Queensland’s Quantum and Life Sciences Communities Come Together to Explore Drug Discovery Collaborations

On Friday 1 May, QUBIC hosted a roundtable bringing together researchers, industry partners, and government representatives to explore how quantum computing could accelerate drug discovery and life sciences research in Queensland and beyond.

The event, held at the Global Change Institute Building at The University of Queensland, was convened in partnership with QuEra Computing Inc. — a global leader in neutral-atom quantum computing with a growing portfolio of pharmaceutical and biomedical research collaborations. Attendees represented a cross-section of Queensland’s quantum ecosystem, including researchers from the University of Queensland and Griffith University, representatives from Queensland Government’s Department of the Environment, Tourism, Science and Innovation (DETSI), and industry partners including Sanofi and IBM.

The session was designed to surface shared research interests and identify concrete pathways for collaboration at the intersection of quantum computing and life sciences — from molecular simulation and reaction dynamics to drug discovery pipelines and antimicrobial resistance.

QUBIC Director Professor Warwick Bowen reflected on the quality of the discussion: “It was a pleasure to host the roundtable between QuEra and the Queensland quantum algorithms, molecular simulations and pharma communities. I think we established a strong base on which to build meaningful collaborations.”

Tommaso Macri, Senior Director of Business Development at QuEra Computing Inc., noted the depth of the technical exchange: “What stood out was how concrete the conversation became. The group quickly moved toward specific scientific problems in molecular simulation, reaction dynamics, and drug discovery. They discussed where current methods fall short and explored where QuEra’s capabilities in neutral-atom quantum simulation, error-corrected systems, and application co-design could add value. That is the kind of grounded dialogue we need to identify collaborations worth pursuing.”

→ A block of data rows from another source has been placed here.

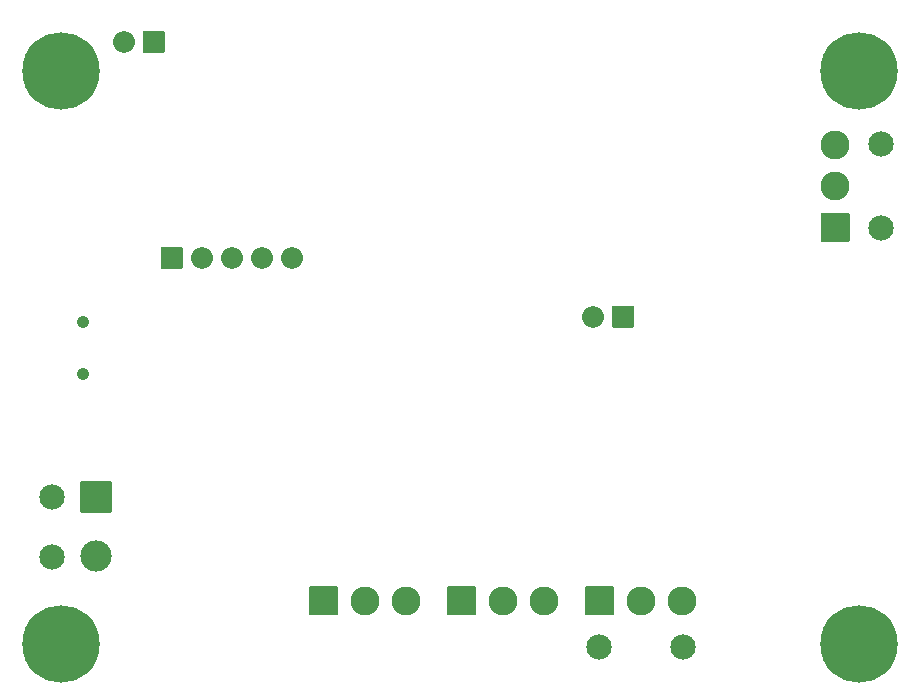
<source format=gbs>
G04 #@! TF.GenerationSoftware,KiCad,Pcbnew,6.0.2+dfsg-1*
G04 #@! TF.CreationDate,2023-08-12T13:44:00-06:00*
G04 #@! TF.ProjectId,ckt-soundplay,636b742d-736f-4756-9e64-706c61792e6b,rev?*
G04 #@! TF.SameCoordinates,Original*
G04 #@! TF.FileFunction,Soldermask,Bot*
G04 #@! TF.FilePolarity,Negative*
%FSLAX46Y46*%
G04 Gerber Fmt 4.6, Leading zero omitted, Abs format (unit mm)*
G04 Created by KiCad (PCBNEW 6.0.2+dfsg-1) date 2023-08-12 13:44:00*
%MOMM*%
%LPD*%
G01*
G04 APERTURE LIST*
%ADD10C,2.652400*%
%ADD11C,2.452400*%
%ADD12C,6.552400*%
%ADD13O,1.852400X1.852400*%
%ADD14C,1.052400*%
%ADD15C,2.152400*%
G04 APERTURE END LIST*
G36*
G01*
X31470000Y-173719800D02*
X33970000Y-173719800D01*
G75*
G02*
X34046200Y-173796000I0J-76200D01*
G01*
X34046200Y-176296000D01*
G75*
G02*
X33970000Y-176372200I-76200J0D01*
G01*
X31470000Y-176372200D01*
G75*
G02*
X31393800Y-176296000I0J76200D01*
G01*
X31393800Y-173796000D01*
G75*
G02*
X31470000Y-173719800I76200J0D01*
G01*
G37*
D10*
X32720000Y-180046000D03*
G36*
G01*
X50772800Y-184977000D02*
X50772800Y-182677000D01*
G75*
G02*
X50849000Y-182600800I76200J0D01*
G01*
X53149000Y-182600800D01*
G75*
G02*
X53225200Y-182677000I0J-76200D01*
G01*
X53225200Y-184977000D01*
G75*
G02*
X53149000Y-185053200I-76200J0D01*
G01*
X50849000Y-185053200D01*
G75*
G02*
X50772800Y-184977000I0J76200D01*
G01*
G37*
D11*
X55499000Y-183827000D03*
X58999000Y-183827000D03*
D12*
X97282000Y-187452000D03*
X97282000Y-138938000D03*
G36*
G01*
X62456800Y-184977000D02*
X62456800Y-182677000D01*
G75*
G02*
X62533000Y-182600800I76200J0D01*
G01*
X64833000Y-182600800D01*
G75*
G02*
X64909200Y-182677000I0J-76200D01*
G01*
X64909200Y-184977000D01*
G75*
G02*
X64833000Y-185053200I-76200J0D01*
G01*
X62533000Y-185053200D01*
G75*
G02*
X62456800Y-184977000I0J76200D01*
G01*
G37*
D11*
X67183000Y-183827000D03*
X70683000Y-183827000D03*
G36*
G01*
X96458000Y-153443200D02*
X94158000Y-153443200D01*
G75*
G02*
X94081800Y-153367000I0J76200D01*
G01*
X94081800Y-151067000D01*
G75*
G02*
X94158000Y-150990800I76200J0D01*
G01*
X96458000Y-150990800D01*
G75*
G02*
X96534200Y-151067000I0J-76200D01*
G01*
X96534200Y-153367000D01*
G75*
G02*
X96458000Y-153443200I-76200J0D01*
G01*
G37*
X95308000Y-148717000D03*
X95308000Y-145217000D03*
G36*
G01*
X36747000Y-135598800D02*
X38447000Y-135598800D01*
G75*
G02*
X38523200Y-135675000I0J-76200D01*
G01*
X38523200Y-137375000D01*
G75*
G02*
X38447000Y-137451200I-76200J0D01*
G01*
X36747000Y-137451200D01*
G75*
G02*
X36670800Y-137375000I0J76200D01*
G01*
X36670800Y-135675000D01*
G75*
G02*
X36747000Y-135598800I76200J0D01*
G01*
G37*
D13*
X35057000Y-136525000D03*
G36*
G01*
X76498000Y-158839800D02*
X78198000Y-158839800D01*
G75*
G02*
X78274200Y-158916000I0J-76200D01*
G01*
X78274200Y-160616000D01*
G75*
G02*
X78198000Y-160692200I-76200J0D01*
G01*
X76498000Y-160692200D01*
G75*
G02*
X76421800Y-160616000I0J76200D01*
G01*
X76421800Y-158916000D01*
G75*
G02*
X76498000Y-158839800I76200J0D01*
G01*
G37*
X74808000Y-159766000D03*
D14*
X31579000Y-160228000D03*
X31579000Y-164628000D03*
D12*
X29718000Y-187452000D03*
X29718000Y-138938000D03*
G36*
G01*
X74140800Y-184977000D02*
X74140800Y-182677000D01*
G75*
G02*
X74217000Y-182600800I76200J0D01*
G01*
X76517000Y-182600800D01*
G75*
G02*
X76593200Y-182677000I0J-76200D01*
G01*
X76593200Y-184977000D01*
G75*
G02*
X76517000Y-185053200I-76200J0D01*
G01*
X74217000Y-185053200D01*
G75*
G02*
X74140800Y-184977000I0J76200D01*
G01*
G37*
D11*
X78867000Y-183827000D03*
X82367000Y-183827000D03*
G36*
G01*
X39966000Y-155739200D02*
X38266000Y-155739200D01*
G75*
G02*
X38189800Y-155663000I0J76200D01*
G01*
X38189800Y-153963000D01*
G75*
G02*
X38266000Y-153886800I76200J0D01*
G01*
X39966000Y-153886800D01*
G75*
G02*
X40042200Y-153963000I0J-76200D01*
G01*
X40042200Y-155663000D01*
G75*
G02*
X39966000Y-155739200I-76200J0D01*
G01*
G37*
D13*
X41656000Y-154813000D03*
X44196000Y-154813000D03*
X46736000Y-154813000D03*
X49276000Y-154813000D03*
D15*
X82423000Y-187706000D03*
X28956000Y-180086000D03*
X99187000Y-152273000D03*
X28956000Y-175006000D03*
X99187000Y-145161000D03*
X75311000Y-187706000D03*
M02*

</source>
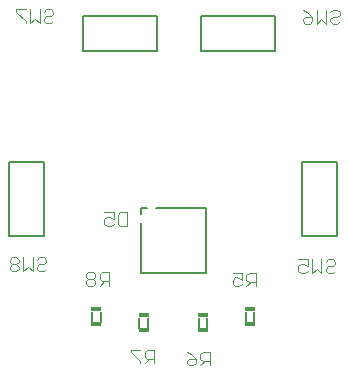
<source format=gbo>
G75*
G70*
%OFA0B0*%
%FSLAX24Y24*%
%IPPOS*%
%LPD*%
%AMOC8*
5,1,8,0,0,1.08239X$1,22.5*
%
%ADD10C,0.0050*%
%ADD11C,0.0040*%
%ADD12C,0.0060*%
%ADD13R,0.0340X0.0160*%
D10*
X004923Y007285D02*
X004923Y008939D01*
X004923Y009234D02*
X004923Y009450D01*
X005139Y009450D01*
X005435Y009450D02*
X007088Y009450D01*
X007088Y007285D01*
X004923Y007285D01*
X001714Y008506D02*
X000533Y008506D01*
X000533Y010986D01*
X001714Y010986D01*
X001714Y008506D01*
X002998Y014671D02*
X002998Y015852D01*
X005478Y015852D01*
X005478Y014671D01*
X002998Y014671D01*
X006931Y014667D02*
X006931Y015848D01*
X009411Y015848D01*
X009411Y014667D01*
X006931Y014667D01*
X010297Y010986D02*
X011478Y010986D01*
X011478Y008506D01*
X010297Y008506D01*
X010297Y010986D01*
D11*
X010178Y007726D02*
X010485Y007726D01*
X010485Y007496D01*
X010332Y007573D01*
X010255Y007573D01*
X010178Y007496D01*
X010178Y007342D01*
X010255Y007266D01*
X010409Y007266D01*
X010485Y007342D01*
X010639Y007266D02*
X010639Y007726D01*
X010792Y007419D02*
X010639Y007266D01*
X010792Y007419D02*
X010946Y007266D01*
X010946Y007726D01*
X011099Y007649D02*
X011176Y007726D01*
X011329Y007726D01*
X011406Y007649D01*
X011406Y007573D01*
X011329Y007496D01*
X011176Y007496D01*
X011099Y007419D01*
X011099Y007342D01*
X011176Y007266D01*
X011329Y007266D01*
X011406Y007342D01*
X008749Y007285D02*
X008749Y006824D01*
X008749Y006978D02*
X008519Y006978D01*
X008442Y007055D01*
X008442Y007208D01*
X008519Y007285D01*
X008749Y007285D01*
X008595Y006978D02*
X008442Y006824D01*
X008289Y006901D02*
X008212Y006824D01*
X008058Y006824D01*
X007982Y006901D01*
X007982Y007055D01*
X008058Y007131D01*
X008135Y007131D01*
X008289Y007055D01*
X008289Y007285D01*
X007982Y007285D01*
X007217Y004651D02*
X006987Y004651D01*
X006910Y004574D01*
X006910Y004421D01*
X006987Y004344D01*
X007217Y004344D01*
X007217Y004190D02*
X007217Y004651D01*
X007064Y004344D02*
X006910Y004190D01*
X006757Y004267D02*
X006757Y004421D01*
X006527Y004421D01*
X006450Y004344D01*
X006450Y004267D01*
X006527Y004190D01*
X006680Y004190D01*
X006757Y004267D01*
X006757Y004421D02*
X006604Y004574D01*
X006450Y004651D01*
X005355Y004718D02*
X005355Y004257D01*
X005355Y004411D02*
X005125Y004411D01*
X005048Y004488D01*
X005048Y004641D01*
X005125Y004718D01*
X005355Y004718D01*
X005202Y004411D02*
X005048Y004257D01*
X004895Y004257D02*
X004895Y004334D01*
X004588Y004641D01*
X004588Y004718D01*
X004895Y004718D01*
X003867Y006844D02*
X003867Y007304D01*
X003637Y007304D01*
X003560Y007228D01*
X003560Y007074D01*
X003637Y006997D01*
X003867Y006997D01*
X003714Y006997D02*
X003560Y006844D01*
X003407Y006921D02*
X003407Y006997D01*
X003330Y007074D01*
X003176Y007074D01*
X003100Y006997D01*
X003100Y006921D01*
X003176Y006844D01*
X003330Y006844D01*
X003407Y006921D01*
X003330Y007074D02*
X003407Y007151D01*
X003407Y007228D01*
X003330Y007304D01*
X003176Y007304D01*
X003100Y007228D01*
X003100Y007151D01*
X003176Y007074D01*
X003787Y008837D02*
X003941Y008837D01*
X004017Y008913D01*
X004171Y008913D02*
X004171Y009220D01*
X004247Y009297D01*
X004478Y009297D01*
X004478Y008837D01*
X004247Y008837D01*
X004171Y008913D01*
X004017Y009067D02*
X003864Y009143D01*
X003787Y009143D01*
X003710Y009067D01*
X003710Y008913D01*
X003787Y008837D01*
X004017Y009067D02*
X004017Y009297D01*
X003710Y009297D01*
X001777Y007712D02*
X001777Y007636D01*
X001700Y007559D01*
X001547Y007559D01*
X001470Y007482D01*
X001470Y007405D01*
X001547Y007329D01*
X001700Y007329D01*
X001777Y007405D01*
X001777Y007712D02*
X001700Y007789D01*
X001547Y007789D01*
X001470Y007712D01*
X001316Y007789D02*
X001316Y007329D01*
X001163Y007482D01*
X001010Y007329D01*
X001010Y007789D01*
X000856Y007712D02*
X000856Y007636D01*
X000779Y007559D01*
X000626Y007559D01*
X000549Y007482D01*
X000549Y007405D01*
X000626Y007329D01*
X000779Y007329D01*
X000856Y007405D01*
X000856Y007482D01*
X000779Y007559D01*
X000626Y007559D02*
X000549Y007636D01*
X000549Y007712D01*
X000626Y007789D01*
X000779Y007789D01*
X000856Y007712D01*
X001088Y015596D02*
X001088Y015673D01*
X000781Y015980D01*
X000781Y016057D01*
X001088Y016057D01*
X001241Y016057D02*
X001241Y015596D01*
X001395Y015750D01*
X001548Y015596D01*
X001548Y016057D01*
X001701Y015980D02*
X001778Y016057D01*
X001932Y016057D01*
X002008Y015980D01*
X002008Y015903D01*
X001932Y015827D01*
X001778Y015827D01*
X001701Y015750D01*
X001701Y015673D01*
X001778Y015596D01*
X001932Y015596D01*
X002008Y015673D01*
X010324Y015657D02*
X010324Y015734D01*
X010401Y015811D01*
X010631Y015811D01*
X010631Y015657D01*
X010554Y015581D01*
X010401Y015581D01*
X010324Y015657D01*
X010477Y015964D02*
X010631Y015811D01*
X010477Y015964D02*
X010324Y016041D01*
X010784Y016041D02*
X010784Y015581D01*
X010938Y015734D01*
X011091Y015581D01*
X011091Y016041D01*
X011245Y015964D02*
X011322Y016041D01*
X011475Y016041D01*
X011552Y015964D01*
X011552Y015888D01*
X011475Y015811D01*
X011322Y015811D01*
X011245Y015734D01*
X011245Y015657D01*
X011322Y015581D01*
X011475Y015581D01*
X011552Y015657D01*
D12*
X003306Y005979D02*
X003306Y005639D01*
X003587Y005639D02*
X003587Y005979D01*
X004881Y005782D02*
X004881Y005442D01*
X005161Y005442D02*
X005161Y005782D01*
X006850Y005782D02*
X006850Y005442D01*
X007130Y005442D02*
X007130Y005782D01*
X008424Y005639D02*
X008424Y005979D01*
X008705Y005979D02*
X008705Y005639D01*
D13*
X008565Y005559D03*
X008565Y006059D03*
X006990Y005862D03*
X006990Y005362D03*
X005021Y005362D03*
X005021Y005862D03*
X003446Y006059D03*
X003446Y005559D03*
M02*

</source>
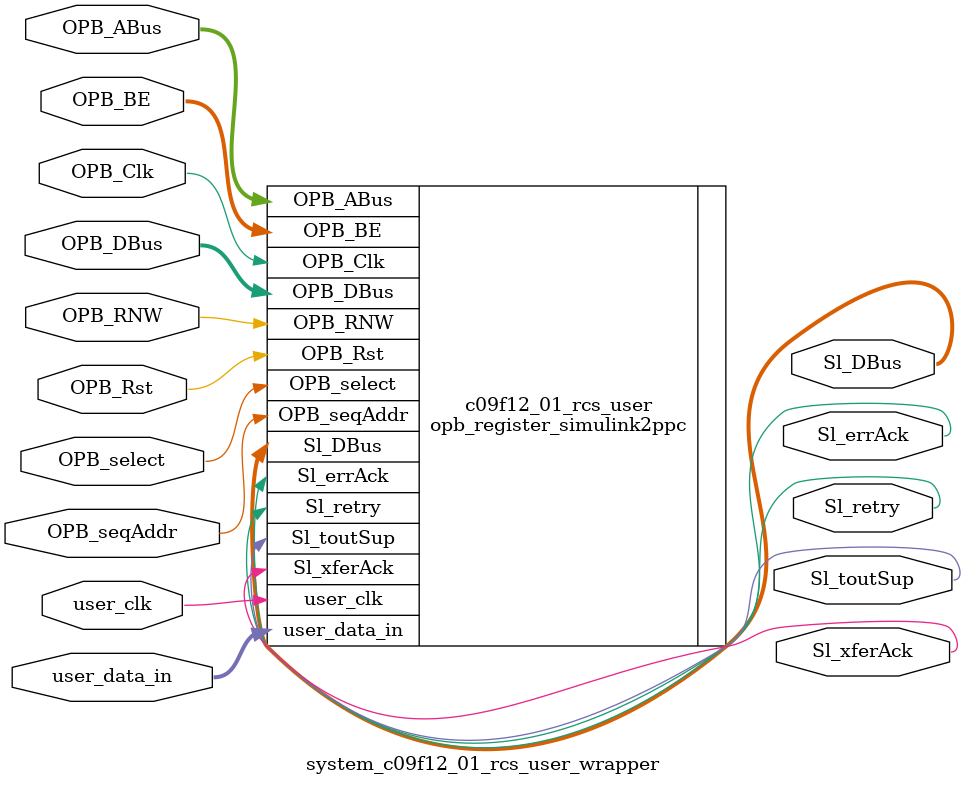
<source format=v>

module system_c09f12_01_rcs_user_wrapper
  (
    OPB_Clk,
    OPB_Rst,
    Sl_DBus,
    Sl_errAck,
    Sl_retry,
    Sl_toutSup,
    Sl_xferAck,
    OPB_ABus,
    OPB_BE,
    OPB_DBus,
    OPB_RNW,
    OPB_select,
    OPB_seqAddr,
    user_data_in,
    user_clk
  );
  input OPB_Clk;
  input OPB_Rst;
  output [0:31] Sl_DBus;
  output Sl_errAck;
  output Sl_retry;
  output Sl_toutSup;
  output Sl_xferAck;
  input [0:31] OPB_ABus;
  input [0:3] OPB_BE;
  input [0:31] OPB_DBus;
  input OPB_RNW;
  input OPB_select;
  input OPB_seqAddr;
  input [31:0] user_data_in;
  input user_clk;

  opb_register_simulink2ppc
    #(
      .C_BASEADDR ( 32'h01094D00 ),
      .C_HIGHADDR ( 32'h01094DFF ),
      .C_OPB_AWIDTH ( 32 ),
      .C_OPB_DWIDTH ( 32 ),
      .C_FAMILY ( "virtex5" )
    )
    c09f12_01_rcs_user (
      .OPB_Clk ( OPB_Clk ),
      .OPB_Rst ( OPB_Rst ),
      .Sl_DBus ( Sl_DBus ),
      .Sl_errAck ( Sl_errAck ),
      .Sl_retry ( Sl_retry ),
      .Sl_toutSup ( Sl_toutSup ),
      .Sl_xferAck ( Sl_xferAck ),
      .OPB_ABus ( OPB_ABus ),
      .OPB_BE ( OPB_BE ),
      .OPB_DBus ( OPB_DBus ),
      .OPB_RNW ( OPB_RNW ),
      .OPB_select ( OPB_select ),
      .OPB_seqAddr ( OPB_seqAddr ),
      .user_data_in ( user_data_in ),
      .user_clk ( user_clk )
    );

endmodule


</source>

For Helen Burns of IBM, the energy in the room was equally striking: “The highlight was seeing the desire from industry, the state sector, and the academic community to close the gap between what was unknown in science and what could be explored through quantum computing — and the desire to keep talking and learning about deep pockets of scientific expertise and the possibilities quantum computing offers.”

The roundtable marks the beginning of an ongoing collaborative process to work towards identifying high-impact problems in pharmaceutical research where quantum computing can deliver a meaningful advantage — and to map the partnerships and funding mechanisms needed to pursue them.